José Carlos Mariátegui (born June 14, 1894, Moquegua, Peru—died April 16, 1930, Lima) was a political leader and essayist who was the first Peruvian intellectual to apply the Marxist model of historical materialism to Peruvian problems.
The Leguía dictatorship in Peru (1919–30) sought to rid itself of one of its most ardent critics by sending the hitherto self-educated Mariátegui to study in Italy in 1919. While there, he established strong ideological ties with some of the leading socialist thinkers of the time, among them Henri Barbusse, Antonio Gramsci, and Maxim Gorky. He returned to Lima in 1923 and became a strong supporter of Víctor Raúl Haya de la Torres’ Alianza Popular Revolucionaria Americana (APRA). After a dispute with Luis Alberto Sánchez, a leading Aprista, he left the Alliance to establish the Peruvian Socialist Party in 1928; its name was changed to the Peruvian Communist Party in 1930. Though paralyzed and confined to a wheelchair, Mariátegui also founded Amauta (1926–30), a Marxist cultural and literary journal that published avant-garde writing. In essays in La escena contemporánea (1925; “The Contemporary Scene”), Mariátegui attacked fascism and defined the responsibilities of the intellectual in countries where social oppression reigns. César Vallejo, Peru’s greatest poet, was deeply influenced by him.

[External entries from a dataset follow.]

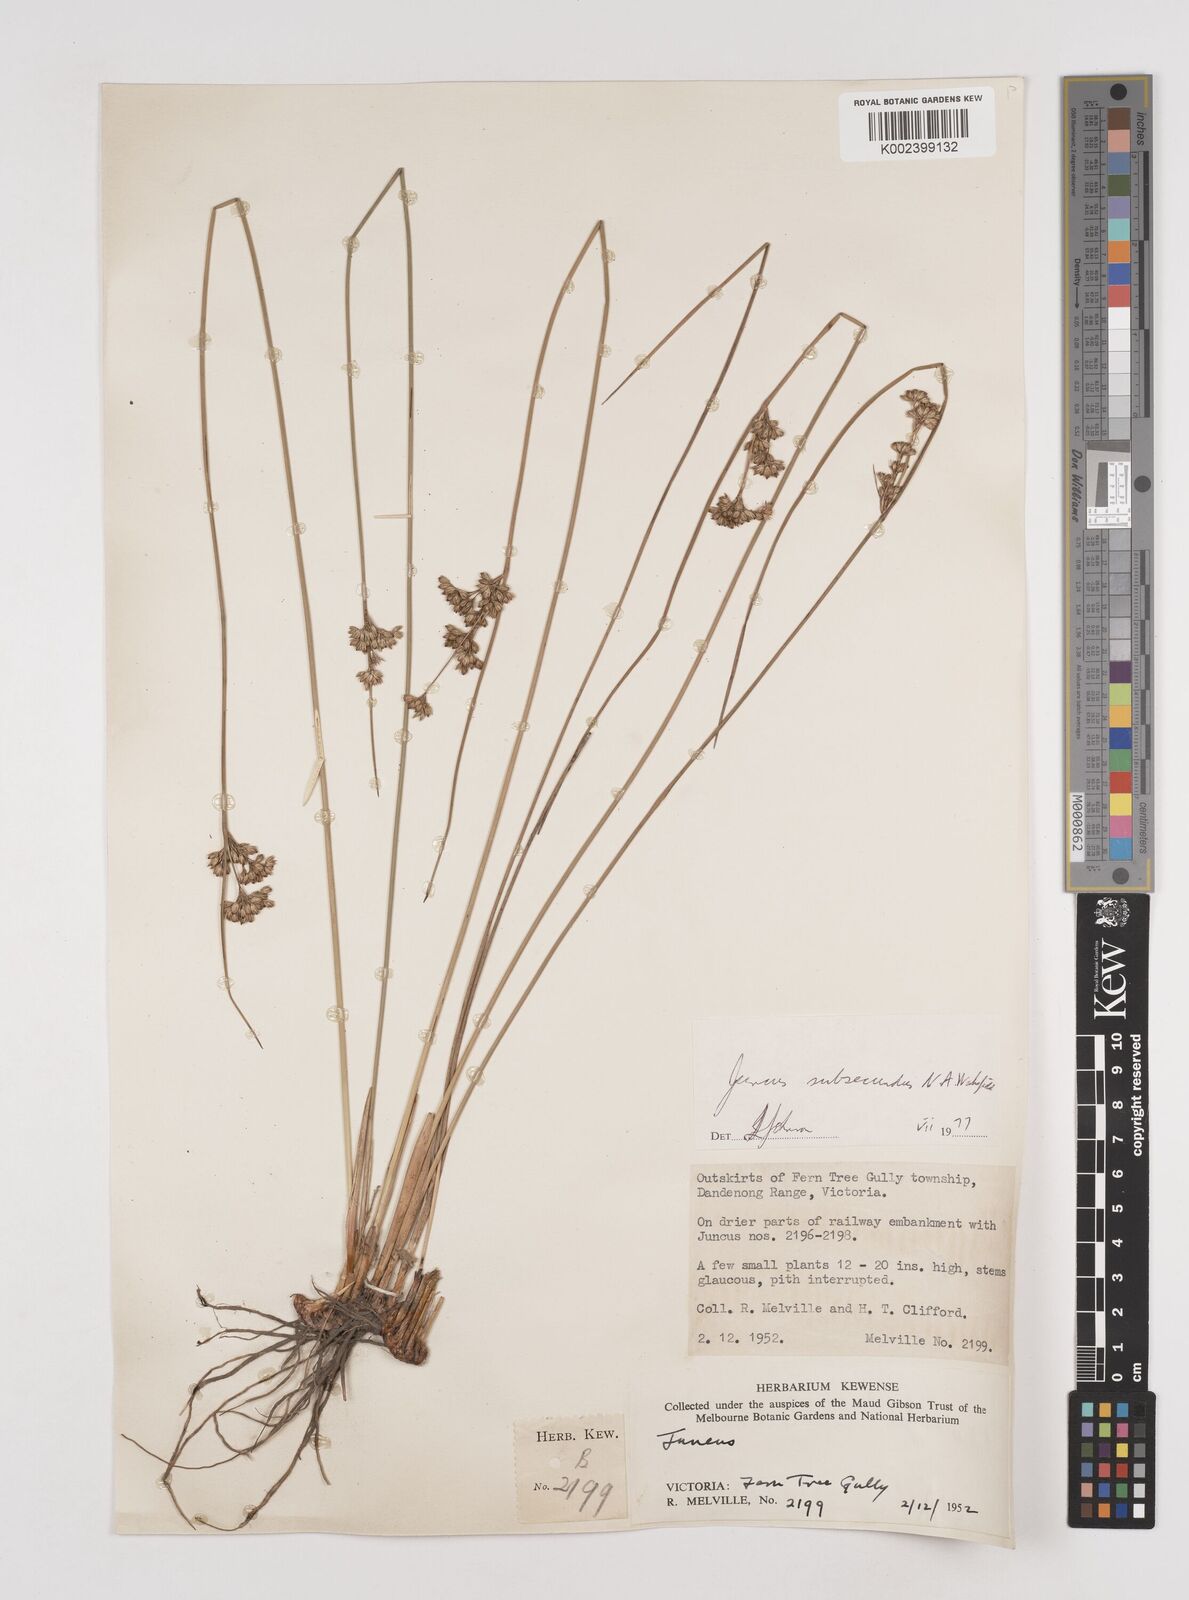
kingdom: Plantae
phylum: Tracheophyta
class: Liliopsida
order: Poales
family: Juncaceae
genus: Juncus
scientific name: Juncus subsecundus
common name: Fingered rush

Mariátegui’s masterpiece is the collection of essays Siete ensayos de interpretación de la realidad peruana (1928; Seven Interpretive Essays on Peruvian Reality). While emphasizing the economic aspects of Marxism, Mariátegui nonetheless does not repudiate the value of religion and myth in his treatment of the Indians. His views on literature, signaling the importance of indigenous themes and language while adhering to avant-garde artistic tendencies, provided the means to reevaluate Peruvian culture. His Obras completas (“Complete Works”) were published in 1959.